Black Knight, Inc.’s recent Mortgage Monitor Report showed the impact of expanded, complex forbearance expiration times by government agencies and offered an overview on the homeowner assistance funds from the American Rescue Act.
“Prior to the agencies issuing clarifying guidance on allowable forbearance periods, some 950,000 plans were set to expire over the final six months of the year – representing about half of all loans in forbearance,” Black Knight Data & Analytics President Ben Graboske said in a release. “That estimate assumed a blanket 18-month maximum allowable forbearance period.
“However, now we have detailed matrices of differing forbearance periods across the various agencies,” he added. “Depending upon the specific agency and when forbearance was initially requested by the homeowner, a plan can have a 6-, 12-, 15- or 18-month limit. Assuming borrowers stay in for the maximum allowable term, this means plans that started as much as seven months apart are now scheduled to expire simultaneously, frontloading expirations of forbearance plans sooner than estimated.”
Graboske further explained how 65 percent of active plans (about 1.2 million homeowners) are set to expire before the end of 2021. This includes nearly 80 percent of all FHA and VA loans in forbearance. Of these plans, almost 750,000 are set to expire in September and October alone, leaving the nation’s mortgage services to process up to about 18,000 expiring plans per business day.
“The operational challenge this represents is staggering, even before noting the oversized share of FHA and VA loans,” he said. “Given the heightened challenges those borrowers may face in returning to making mortgage payments as compared to those in GSE loans, effective loss mitigation efforts and automated processes become even more critically important.”
The report also showed past-due principal, interest, taxes and insurance payments (PITI) have increased by $32 billion since the onset of the pandemic. Homeowner assistance funds, more than $9 billion, have been allocated as part of the American Rescue act to assist with these past-due payments.
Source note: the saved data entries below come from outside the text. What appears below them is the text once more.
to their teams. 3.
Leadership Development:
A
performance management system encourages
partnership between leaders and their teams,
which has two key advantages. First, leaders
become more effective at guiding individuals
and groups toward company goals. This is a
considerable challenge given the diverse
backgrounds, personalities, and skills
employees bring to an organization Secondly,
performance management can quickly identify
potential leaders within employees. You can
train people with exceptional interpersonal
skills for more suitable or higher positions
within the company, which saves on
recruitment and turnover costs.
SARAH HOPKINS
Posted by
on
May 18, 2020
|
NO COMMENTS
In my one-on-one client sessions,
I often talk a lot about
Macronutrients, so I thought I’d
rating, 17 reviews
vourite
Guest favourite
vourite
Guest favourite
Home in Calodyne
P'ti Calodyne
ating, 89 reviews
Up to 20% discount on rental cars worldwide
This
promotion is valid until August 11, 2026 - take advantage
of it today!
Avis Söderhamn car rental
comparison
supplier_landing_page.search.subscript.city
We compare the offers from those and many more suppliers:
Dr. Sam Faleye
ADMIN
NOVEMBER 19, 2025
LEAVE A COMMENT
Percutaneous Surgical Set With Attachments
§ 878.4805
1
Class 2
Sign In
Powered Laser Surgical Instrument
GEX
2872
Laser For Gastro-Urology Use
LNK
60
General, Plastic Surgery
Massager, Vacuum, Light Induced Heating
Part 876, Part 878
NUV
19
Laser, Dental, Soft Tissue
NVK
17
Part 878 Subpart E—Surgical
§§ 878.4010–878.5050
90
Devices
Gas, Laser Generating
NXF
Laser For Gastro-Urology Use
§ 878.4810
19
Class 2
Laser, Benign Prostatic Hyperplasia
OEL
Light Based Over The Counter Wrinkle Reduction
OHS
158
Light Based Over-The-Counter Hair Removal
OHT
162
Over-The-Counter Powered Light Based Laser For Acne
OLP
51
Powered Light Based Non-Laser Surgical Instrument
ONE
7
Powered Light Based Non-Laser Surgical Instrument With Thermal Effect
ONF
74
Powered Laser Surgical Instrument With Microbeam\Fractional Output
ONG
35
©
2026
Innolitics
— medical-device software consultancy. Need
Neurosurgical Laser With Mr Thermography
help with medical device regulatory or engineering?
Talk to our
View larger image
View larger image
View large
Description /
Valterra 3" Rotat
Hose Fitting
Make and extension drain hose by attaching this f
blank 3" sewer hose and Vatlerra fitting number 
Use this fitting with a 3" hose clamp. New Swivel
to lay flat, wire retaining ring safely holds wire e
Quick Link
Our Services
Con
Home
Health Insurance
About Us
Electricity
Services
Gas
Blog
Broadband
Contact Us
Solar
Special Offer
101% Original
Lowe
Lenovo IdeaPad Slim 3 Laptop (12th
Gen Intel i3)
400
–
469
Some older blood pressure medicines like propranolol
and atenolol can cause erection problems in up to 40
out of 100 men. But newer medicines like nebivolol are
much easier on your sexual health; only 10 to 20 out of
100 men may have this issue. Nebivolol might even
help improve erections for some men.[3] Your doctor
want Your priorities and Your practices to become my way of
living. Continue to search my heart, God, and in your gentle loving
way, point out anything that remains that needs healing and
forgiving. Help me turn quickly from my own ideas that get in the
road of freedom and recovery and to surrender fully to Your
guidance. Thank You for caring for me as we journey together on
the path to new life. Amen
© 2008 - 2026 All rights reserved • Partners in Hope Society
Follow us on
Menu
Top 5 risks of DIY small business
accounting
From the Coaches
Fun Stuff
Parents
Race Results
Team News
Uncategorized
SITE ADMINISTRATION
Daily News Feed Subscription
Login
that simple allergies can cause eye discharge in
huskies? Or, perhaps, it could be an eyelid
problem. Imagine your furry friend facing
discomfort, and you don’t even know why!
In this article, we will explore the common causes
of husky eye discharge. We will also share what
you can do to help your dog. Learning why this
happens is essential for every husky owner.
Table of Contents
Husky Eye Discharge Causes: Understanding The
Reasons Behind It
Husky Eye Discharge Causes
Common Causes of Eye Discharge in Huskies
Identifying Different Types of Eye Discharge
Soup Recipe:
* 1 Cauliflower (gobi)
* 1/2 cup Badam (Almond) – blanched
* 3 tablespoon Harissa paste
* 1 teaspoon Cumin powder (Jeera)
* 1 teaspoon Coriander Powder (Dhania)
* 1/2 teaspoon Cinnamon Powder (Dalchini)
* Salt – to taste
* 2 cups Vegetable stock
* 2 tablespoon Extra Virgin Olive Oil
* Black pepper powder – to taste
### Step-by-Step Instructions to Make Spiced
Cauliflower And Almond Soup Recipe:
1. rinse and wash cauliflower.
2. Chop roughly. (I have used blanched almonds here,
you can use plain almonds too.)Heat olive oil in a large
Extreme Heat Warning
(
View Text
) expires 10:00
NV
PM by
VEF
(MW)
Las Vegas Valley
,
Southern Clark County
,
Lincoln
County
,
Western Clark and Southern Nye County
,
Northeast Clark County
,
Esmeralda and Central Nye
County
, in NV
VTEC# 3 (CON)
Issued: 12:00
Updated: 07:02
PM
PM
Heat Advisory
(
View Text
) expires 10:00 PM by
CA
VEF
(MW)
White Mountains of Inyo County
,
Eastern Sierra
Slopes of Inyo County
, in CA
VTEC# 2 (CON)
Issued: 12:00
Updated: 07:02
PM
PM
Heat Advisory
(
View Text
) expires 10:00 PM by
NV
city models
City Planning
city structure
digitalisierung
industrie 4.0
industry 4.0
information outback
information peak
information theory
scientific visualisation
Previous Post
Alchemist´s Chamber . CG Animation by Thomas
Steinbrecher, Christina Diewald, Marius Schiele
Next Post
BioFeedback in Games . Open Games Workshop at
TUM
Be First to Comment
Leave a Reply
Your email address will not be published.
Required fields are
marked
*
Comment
If the funds were put entirely toward the pandemic-related, past due mortgage payments, 30 percent of missed PITIs would be covered nationwide. However, that percentage does vary from state to state: in some, the states’ minimum homeowners’ assistance funds allocation is more than enough to pay off all the pandemic-related past-due mortgages, while in others it barely covers a tenth of the outstanding volumes.